Yes, the gun fires a bullet, but afterwards, the
bullet stays wherever it stopped, while the gun
is taken away.  The gun has left the bullet, in the
same sense as a horse has left a dropping, or a
forgetful passenger has left an umbrella.  Seeing
the one, we know that the other has been here.
--
Steve Hayes - 16 Jul 2009 11:54 GMT
>Let me ask a question about the usage of "leave" in the following
>sentence from a novel.
[quoted text clipped - 15 lines]
>
> I'm confused which meaning to pick up for this case.

3.

Signature

Steve Hayes from Tshwane, South Africa
Web:  http://hayesfam.bravehost.com/stevesig.htm
Blog: http://methodius.blogspot.com
E-mail - see web page, or parse: shayes at dunelm full stop org full stop uk

Mark Brader - 16 Jul 2009 20:23 GMT
"Tonbei":
>> Let me ask a question about the usage of "leave" in the following
>> sentence from a novel.
[quoted text clipped - 3 lines]
>> everything in it.  Understand?
>> (the Perican Brief,p26, by J.Chrisham)

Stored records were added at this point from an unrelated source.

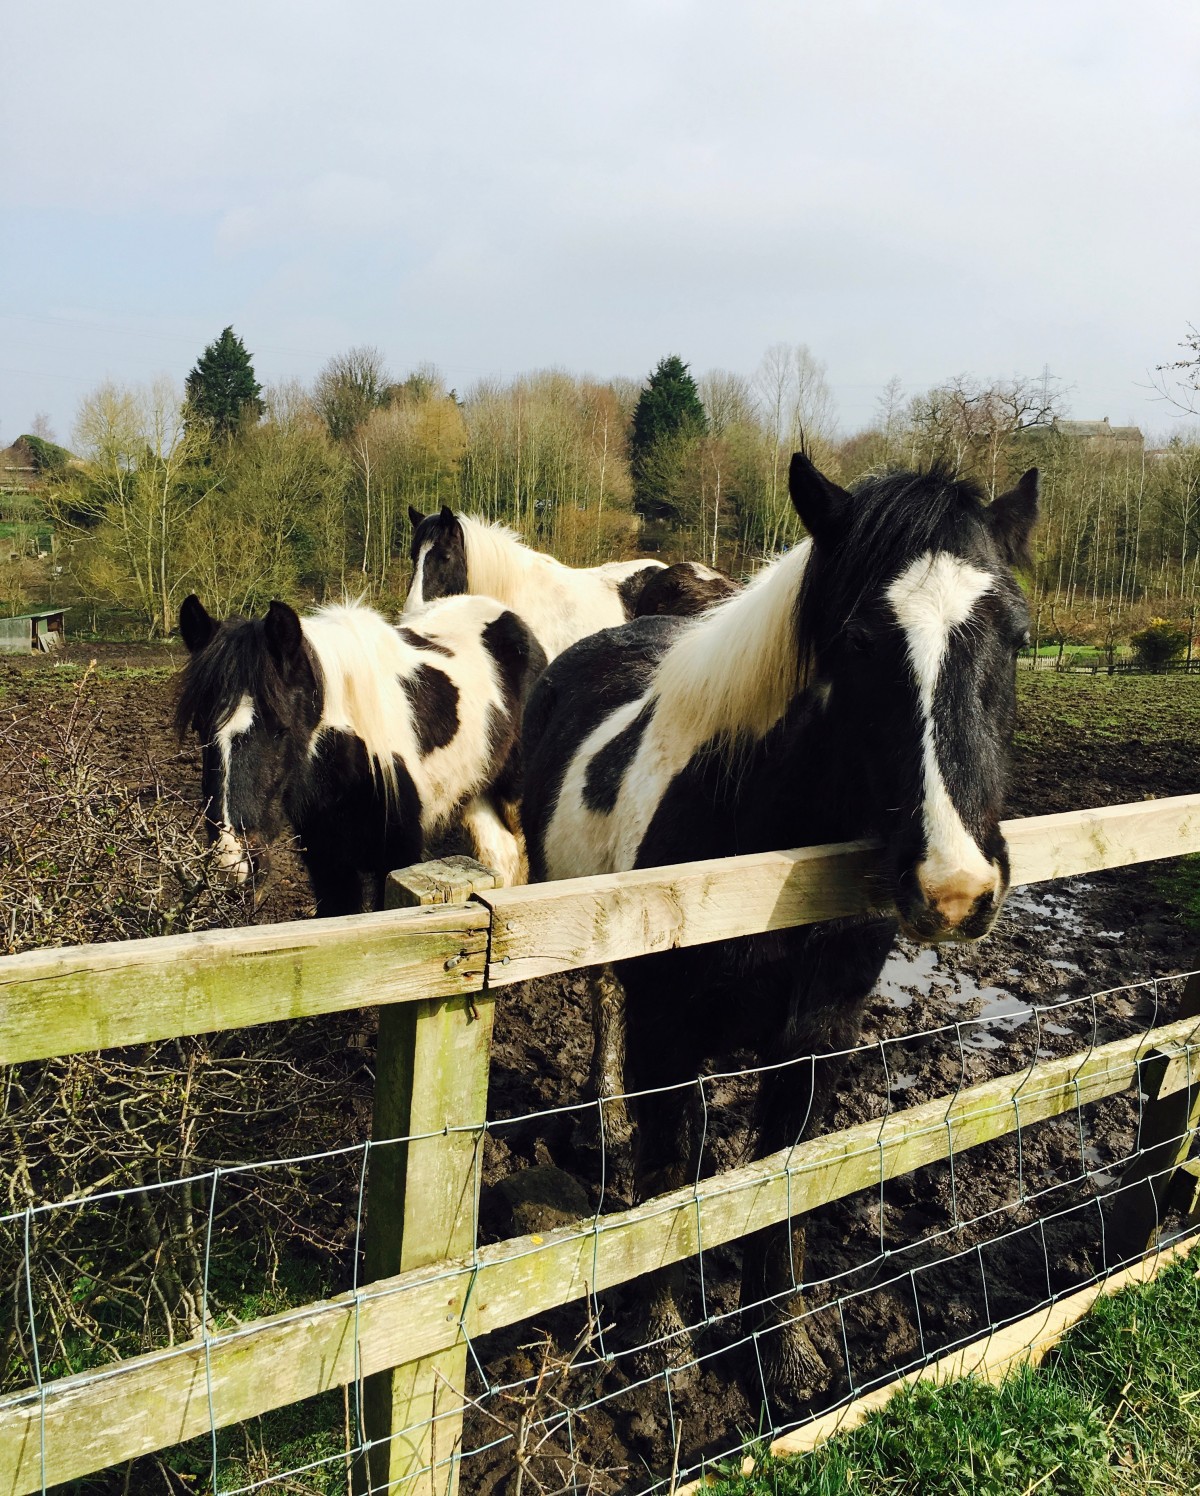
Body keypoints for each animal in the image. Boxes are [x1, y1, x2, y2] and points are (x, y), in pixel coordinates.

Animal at [176, 592, 541, 909]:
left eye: (281, 729)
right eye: (199, 728)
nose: (232, 865)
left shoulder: (398, 857)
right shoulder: (328, 864)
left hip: (513, 794)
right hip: (473, 791)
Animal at [517, 451, 1035, 1400]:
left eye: (1016, 636)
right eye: (860, 643)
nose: (954, 889)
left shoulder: (815, 1040)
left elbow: (782, 1183)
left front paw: (783, 1351)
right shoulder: (668, 1034)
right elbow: (671, 1172)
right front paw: (661, 1344)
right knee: (603, 1004)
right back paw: (605, 1122)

When you misspell the title and also the author's name, you leave
people wondering whether you have copied the sentence correctly.

>> Question: about the meaning of "Guns leave bullets".
>> 'Leave' has some different meanings as a verb,  according to Longman
>> 1)  go away from a place or a person
>> 2) leave somebody/something alone
>> 3) to let something remain in a particular state, position, or
>> condition

Steve Hayes:
> 3.

It's something between 1 and 3 -- really it's not any of those.
The online Merriam-Webster has a better set of definitions at
<http://www.merriam-webster.com/dictionary/leave>:

  transitive verb:
  1 a (1): bequeath, devise <left a fortune to his son>
      (2): to have remaining after one's death <leaves a widow and two
           children>
    b: to cause to remain as a trace or aftereffect <oil leaves a stain>
       <the wound left an ugly scar>
  2 a: to cause or allow to be or remain in a specified condition
       <leave the door open> <his manner left me cold>
    b: to fail to include or take along <left the notes at home>
       <the movie leaves a lot out>
    c: to have as a remainder <4 from 7 leaves 3>
    d: to permit to be or remain subject to another's action or control
       <just leave everything to me>
    e: let
    f: to cause or allow to be or remain available <leave room for
       expansion> <left myself an out>
  3 a: to go away from : depart <leave the room>
    b: desert, abandon <left his wife>
    c: to terminate association with : withdraw from <left school
       before graduation>
  4: to put, deposit, or deliver before or in the process of departing
     <I left a package for you> <leave a message>

  intransitive verb: set out, depart

On this list, it's 1b.  And incidentally, it's an unusual thing to say.
What the speaker really means is that *using* a gun leaves a bullet.
As an assassin, if he has a gun he expects to be using it.  That's not
true for everyone who carries them.
Signature

Mark Brader            "Thus the metric system did not really catch on
Toronto                 in the States, unless you count the increasing
msb@vex.net             popularity of the 9 mm bullet."  -- Dave Barry

My text in this article is in the public domain.